## Exercise
List each distinct username that posts in the forum thread about the mudrunner below, naming each one only once.

+++ Text passage

# mudrunner?



## P.A. ROCKER (Jul 15, 2011)

Been kicking it around for 'bout a year now... should I buy a Mudrunner? You know everyone hates the angle box for the beating it lays on ya. My MAIN QUESTION is how much does it speed up the angle coating process? Now I box 80-100 sheets an hour with a picker in tow.


----------



## WhiskeyJack (Aug 17, 2011)

I've been looking into a mudrunner as well. The price usually talks me out of it. I wonder what they are like in closets?


----------



## bbguys (Sep 19, 2010)

Best tool out there. Saves the most time out of any other tool, hands down. Buy one and you will give all your other tools away to keep the mudrunner!


----------



## P.A. ROCKER (Jul 15, 2011)

*Mole?*



bbguys said:


> Best tool out there. Saves the most time out of any other tool, hands down. Buy one and you will give all your other tools away to keep the mudrunner!


Everytime I see a first time posting from someone who has been a member for a year I wonder, do you work for TapeTech? Are you a plant??


----------



## VANMAN (Jan 14, 2011)

WhiskeyJack said:


> I've been looking into a mudrunner as well. The price usually talks me out of it. I wonder what they are like in closets?


 Sh*t is the answer there!!


----------



## VANMAN (Jan 14, 2011)

But the runner is a good tool once u get the hang of it!!!


----------



## VANMAN (Jan 14, 2011)

VANMAN said:


> Sh*t is the answer there!!


 Yea for closets,runner is good!!
:thumbsup:


----------



## Capt-sheetrock (Dec 11, 2009)

P.A. ROCKER said:


> Been kicking it around for 'bout a year now... should I buy a Mudrunner? You know everyone hates the angle box for the beating it lays on ya. My MAIN QUESTION is how much does it speed up the angle coating process? Now I box 80-100 sheets an hour with a picker in tow.


 You are definattly covering alot of ground with your corner box. However, The runner holds more mud, that will increase your brd/hr rate, its alot easier on you, that will increase your brd/hr rate. It is easier to run bigger heads with the runner. It doesn't take any longer to clean up than the corner box. 

A bazooka is alot more exspensive than a banjo, and when I was younger, I could run fast enough to say, why spend the money???? Now I have 2 bazookas. Any tool that is faster and easier is always a good investment.After the learning stage(where you just want to throw it out the window and go back to what you know) you will wish you had bought one years ago. JMO


----------



## WhiskeyJack (Aug 17, 2011)

> (where you just want to throw it out the window and go back to what you know)


That's hilarious, I had an old boss who did just actually that.


----------



## Jason (Feb 27, 2011)

P.A. ROCKER said:


> Been kicking it around for 'bout a year now... should I buy a Mudrunner? You know everyone hates the angle box for the beating it lays on ya. My MAIN QUESTION is how much does it speed up the angle coating process? Now I box 80-100 sheets an hour with a picker in tow.


I don't find the angle box demanding at all. A little oil before starting up and make sure the flap is free moving, use thin mud and a long enough pole. Guys seem to like the MR but I never saw the need for it.


----------



## P.A. ROCKER (Jul 15, 2011)

Jason said:


> I don't find the angle box demanding at all. A little oil before starting up and make sure the flap is free moving, use thin mud and a long enough pole. Guys seem to like the MR but I never saw the need for it.

++++++
+++ Source information

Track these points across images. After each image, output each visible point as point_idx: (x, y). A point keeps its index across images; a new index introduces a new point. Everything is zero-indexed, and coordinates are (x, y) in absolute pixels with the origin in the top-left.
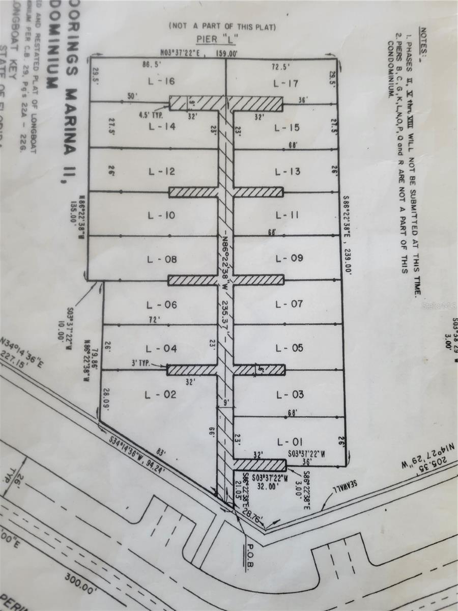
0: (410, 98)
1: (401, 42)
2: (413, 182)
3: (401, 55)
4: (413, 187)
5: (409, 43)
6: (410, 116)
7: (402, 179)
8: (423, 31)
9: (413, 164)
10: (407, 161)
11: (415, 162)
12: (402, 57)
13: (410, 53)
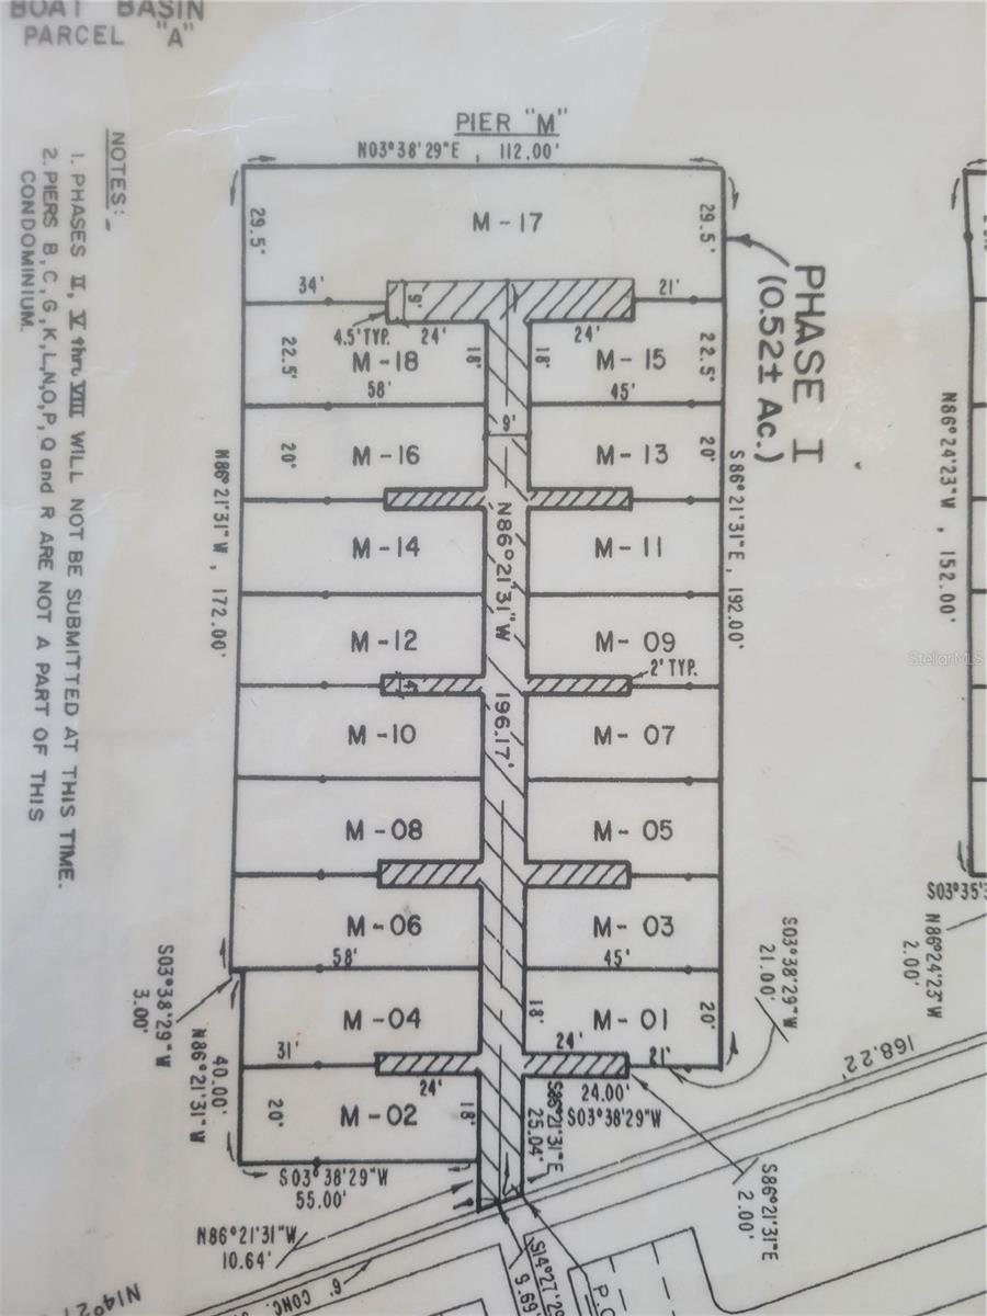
0: (78, 331)
1: (55, 174)
2: (75, 567)
3: (56, 212)
4: (74, 582)
5: (76, 176)
6: (76, 381)
7: (46, 558)
8: (115, 143)
9: (80, 516)
10: (63, 510)
11: (88, 511)
12: (57, 216)
13: (79, 203)
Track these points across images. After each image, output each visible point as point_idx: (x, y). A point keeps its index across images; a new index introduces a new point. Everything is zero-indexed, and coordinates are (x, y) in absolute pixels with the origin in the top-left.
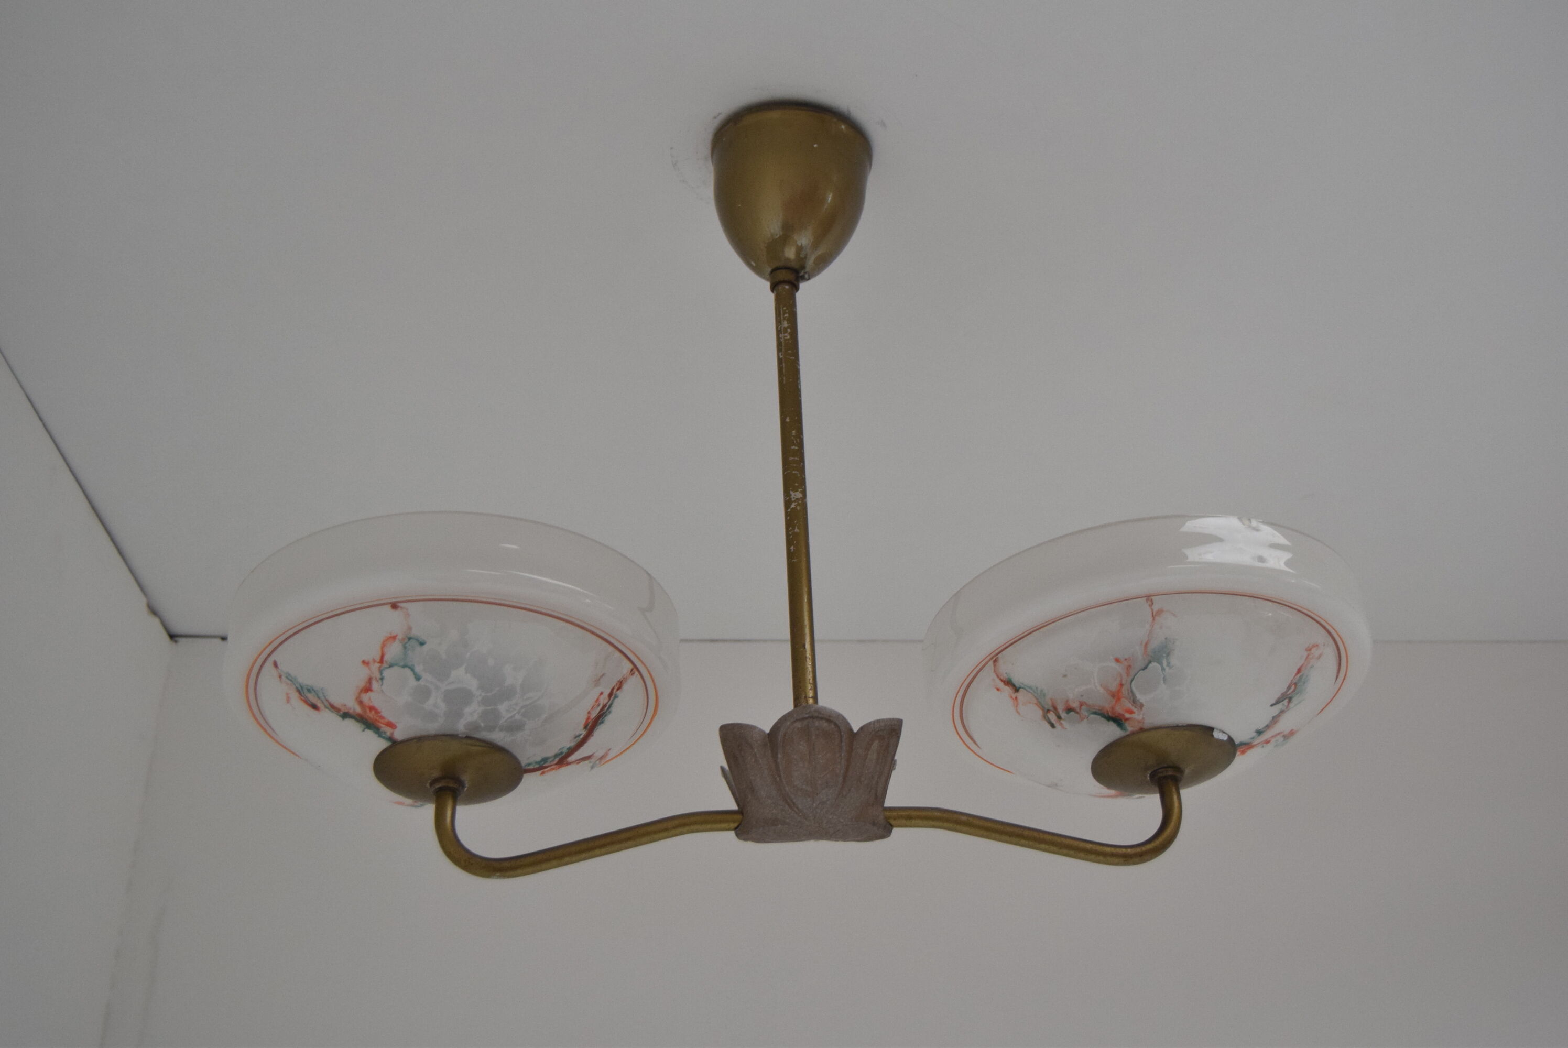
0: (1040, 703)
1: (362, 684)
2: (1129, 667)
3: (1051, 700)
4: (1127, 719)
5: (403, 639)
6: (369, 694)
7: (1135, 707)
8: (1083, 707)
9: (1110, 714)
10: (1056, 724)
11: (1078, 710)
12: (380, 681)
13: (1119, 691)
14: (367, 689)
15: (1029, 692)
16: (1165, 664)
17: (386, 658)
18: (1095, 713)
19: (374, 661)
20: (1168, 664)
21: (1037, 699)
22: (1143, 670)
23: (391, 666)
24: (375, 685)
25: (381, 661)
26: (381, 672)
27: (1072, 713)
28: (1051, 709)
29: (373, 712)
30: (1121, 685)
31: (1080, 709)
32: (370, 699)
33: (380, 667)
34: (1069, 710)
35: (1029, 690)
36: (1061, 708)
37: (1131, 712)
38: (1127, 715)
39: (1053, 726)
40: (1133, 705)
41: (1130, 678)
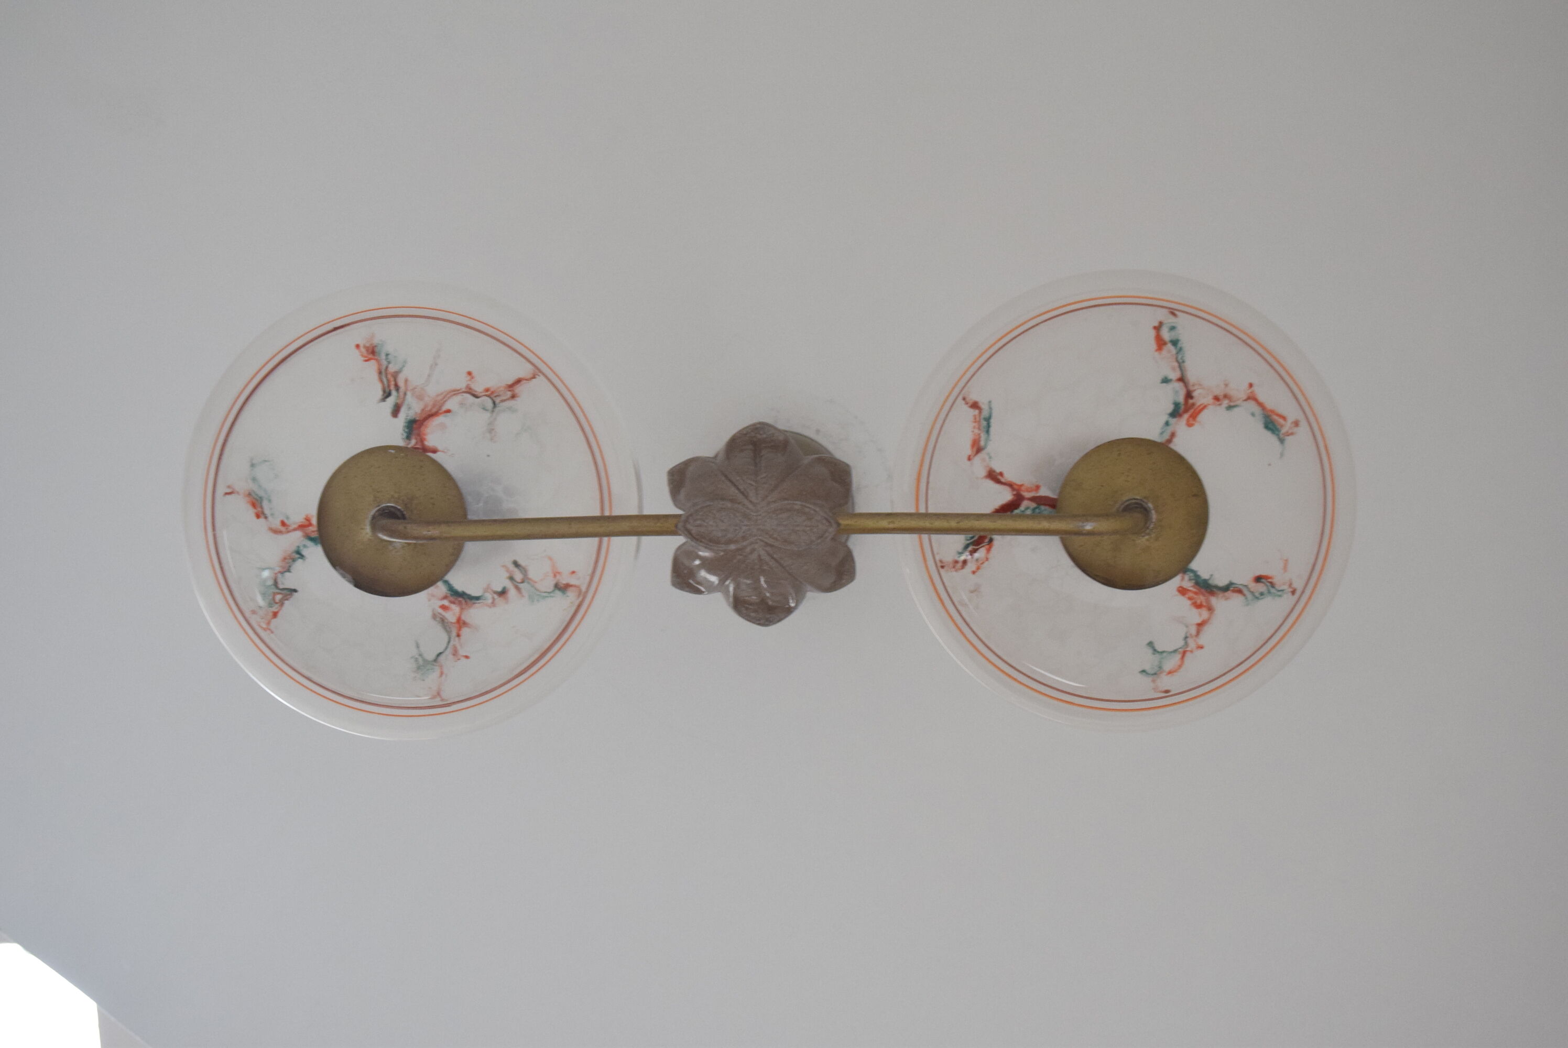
0: (533, 586)
1: (1207, 629)
2: (455, 653)
3: (523, 596)
4: (445, 598)
5: (1161, 673)
6: (1199, 621)
7: (439, 613)
8: (490, 601)
9: (463, 602)
10: (512, 567)
11: (496, 596)
12: (1188, 635)
13: (460, 629)
14: (1200, 625)
15: (545, 592)
16: (420, 660)
17: (1178, 656)
18: (478, 598)
19: (1191, 651)
20: (416, 660)
21: (536, 589)
22: (440, 654)
23: (1175, 651)
24: (1193, 630)
25: (1184, 653)
26: (1186, 644)
27: (499, 589)
28: (521, 586)
29: (1199, 602)
30: (458, 635)
31: (494, 599)
32: (1200, 615)
33: (1187, 647)
34: (503, 593)
35: (545, 594)
36: (512, 592)
37: (444, 607)
38: (446, 603)
39: (516, 564)
40: (443, 616)
41: (452, 643)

++++++

## Finished task
P.A. ROCKER
WhiskeyJack
bbguys
VANMAN
Capt-sheetrock
Jason